What the task asks:
Transcribe the passage of the help desk anecdotes text that begins at the words "I had...the trouble" and ends after the words "pretty low-impact :).".

[Opening Exercise text section]

Lots of times I just get "I'm locked up"...

My favorite "I'm locked up" is when somebody else logs on to the workstation
that the user normally uses. "Locked up" means "there is a different user name
in the user name field that mine!".

Another favorite is when a user types their password wrong enough times on our
iSeries system. It does something called "varying off" (disabling the terminal
until I re-enable it)...so they keep trying... _at all the rest of the
terminals_. Pretty effective denial of service attack if you ask me!

I remember one user who was furious with me because he had worked for the
company for over a year, and WHY THE HELL HADN'T I SET HIM UP WITH AN
EMAIL!!!?!?!

I had...the trouble was that he had to click the icon (which is on his
desktop, and on his start menu) labeled "email". Oh joy!

Also, don't get me wrong, I love my job :), sometimes the users screw up, but
it's generally pretty low-impact :).

[Closing Exercise text section]
[Opening Exercise data section]

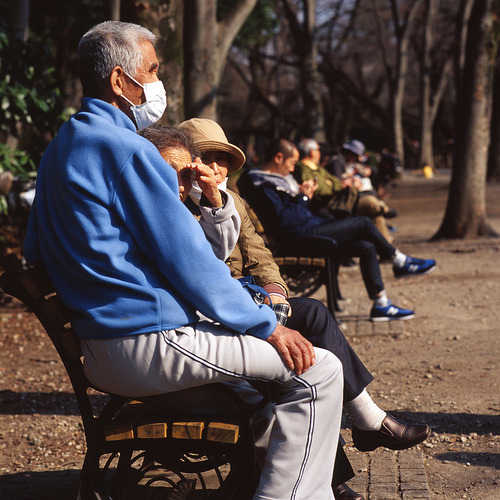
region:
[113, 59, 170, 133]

[Closing Exercise data section]

Task answer:
I had...the trouble was that he had to click the icon (which is on his
desktop, and on his start menu) labeled "email". Oh joy!

Also, don't get me wrong, I love my job :), sometimes the users screw up, but
it's generally pretty low-impact :).